Planar Misclosures for Each Observation Set with Factory, Set and Averaged Calibration Parameters.
| Factory Calibration | Set Calibration | Averaged Calibration |
---|
| Min (m) | Max (m) | RMSE (m) | Min (m) | Max (m) | RMSE (m) | Min (m) | Max (m) | RMSE (m) |
Laser 1–Set 1 | −0.170 | 0.123 | 0.025 | −0.061 | 0.060 | 0.015 | −0.076 | 0.075 | 0.019 |
Laser 1–Set 2 | −0.135 | 0.181 | 0.029 | −0.051 | 0.051 | 0.013 | −0.076 | 0.074 | 0.019 |
Laser 2–Set 1 | −0.184 | 0.170 | 0.026 | −0.052 | 0.052 | 0.013 | −0.079 | 0.081 | 0.020 |
Laser 2–Set 2 | −0.160 | 0.224 | 0.028 | −0.048 | 0.048 | 0.012 | −0.080 | 0.081 | 0.021 |
9. Summary and Future Work
The analysis contained herein is built upon the initial static calibration analysis of the HDL 64E S2 which was reported in [
5]. First, the mathematical model of the Velodyne scanner was examined in more detail. Global misalignment terms, which represent deviations of the horizontal encoder from the vertical axis of scanning, were included. It was found that for the instruments examined in this study the misalignment is marginally significant, but should be monitored for additional scanner calibration computations before general conclusion about their inclusion in the mathematical model can be drawn. The horizontal and vertical offset parameters were shown to be very highly correlated with the horizontal and vertical angular offsets for the scanner, and they do not appear observable in any contrived static calibration observation scenario. It was therefore recommended that the manufacturer values for these parameters be treated as fixed.
Finally, the temporal stability of the scanner was examined by collecting observations with two separate HDL-64E S2 laser scanners, each with two observational data sets collected at two different epochs. For both scanners, the temporal agreement of the horizontal angle offset was at or near the quantization level of the encoder, however the vertical angle offset, distance offset and distance scale factor showed temporal differences that were larger than expected. Currently, we believe this is due to long term variability in the range measurements from the individual laser scanners, especially during their initial switch-on warm up period. However, despite this, an averaged (temporally) calibration set still showed a 25% or greater improvement in overall 3D planar misclosure over the factory determined calibration parameters. The final 3D accuracy of the observed point clouds was estimated to be 2.0 cm.

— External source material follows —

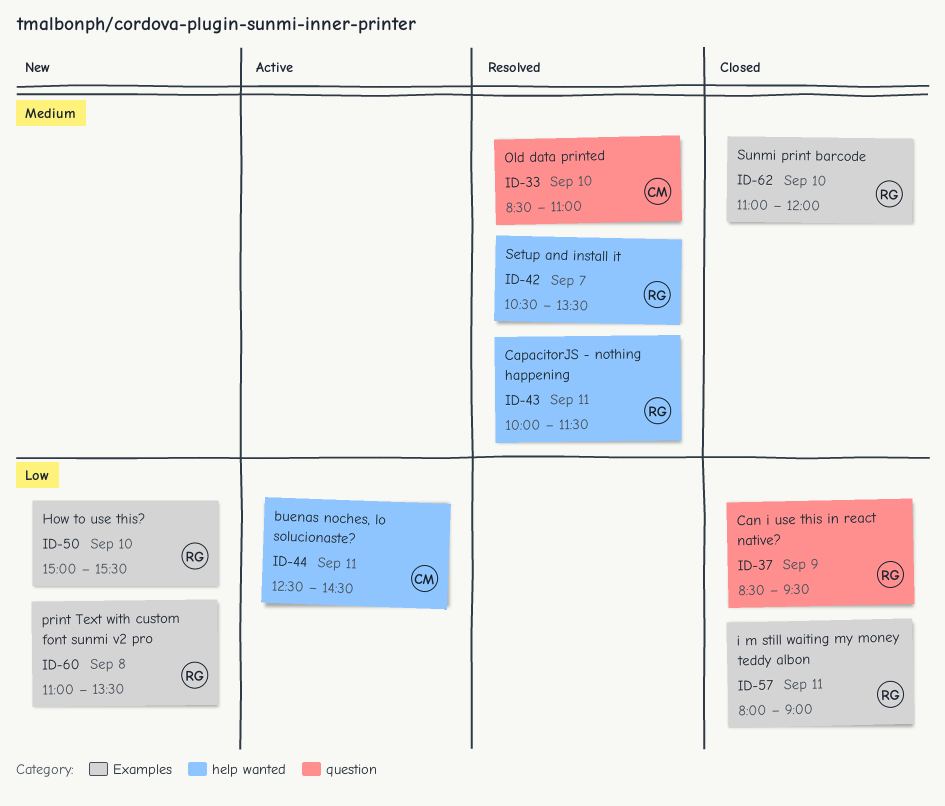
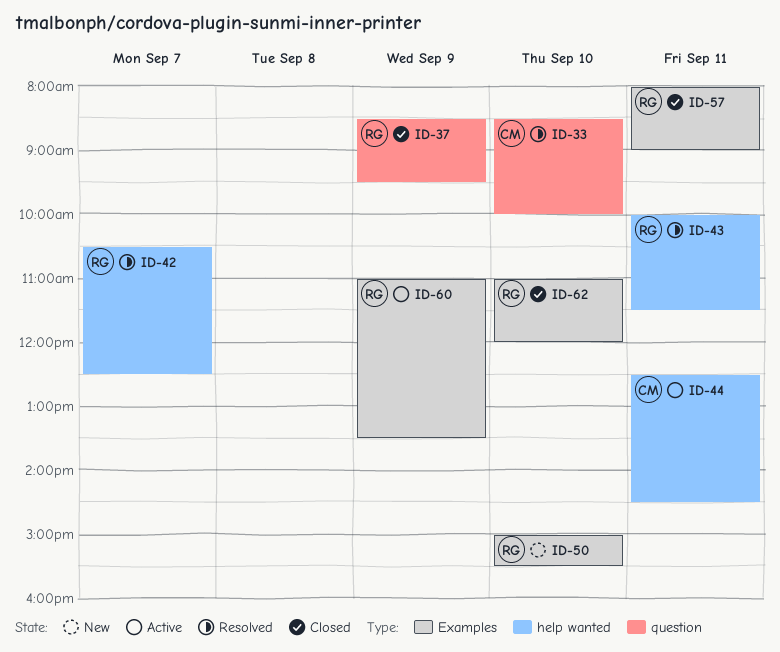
ID-33, ends: 11:00 -> 10:00
ID-42, ends: 13:30 -> 12:30
ID-60, status: New -> Active
ID-60, day: Sep 8 -> Sep 9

There are still some small additional temporal variations present in the point clouds whose root cause has yet to be identified, however the improvement in overall accuracy by removing these variations is not expected to be significant (perhaps 5 mm RMSE). As a final step, the authors plan to examine kinematic data collected with the Velodyne scanner and a navigation grade GNSS/INS unit to determine overall accuracy of the scanner for integrated high accuracy mobile mapping applications.